----- Extracted material
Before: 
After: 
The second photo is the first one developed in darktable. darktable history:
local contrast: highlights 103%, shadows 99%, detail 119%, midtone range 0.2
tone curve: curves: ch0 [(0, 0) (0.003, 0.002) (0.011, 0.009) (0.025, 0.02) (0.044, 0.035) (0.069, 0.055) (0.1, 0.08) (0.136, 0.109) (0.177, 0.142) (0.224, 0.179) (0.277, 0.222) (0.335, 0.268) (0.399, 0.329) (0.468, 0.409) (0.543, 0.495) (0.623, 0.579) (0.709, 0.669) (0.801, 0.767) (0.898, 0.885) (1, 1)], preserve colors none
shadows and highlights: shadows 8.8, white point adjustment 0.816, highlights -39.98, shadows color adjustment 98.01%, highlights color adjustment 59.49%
----------
----- Extracted material
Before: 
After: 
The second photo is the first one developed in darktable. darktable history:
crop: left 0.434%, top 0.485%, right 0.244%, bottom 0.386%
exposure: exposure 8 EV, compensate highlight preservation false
----------
Exercise >> How many lines in the records contain the string "shadows"? Case counts. Reply with the number alone.

Written response >> 2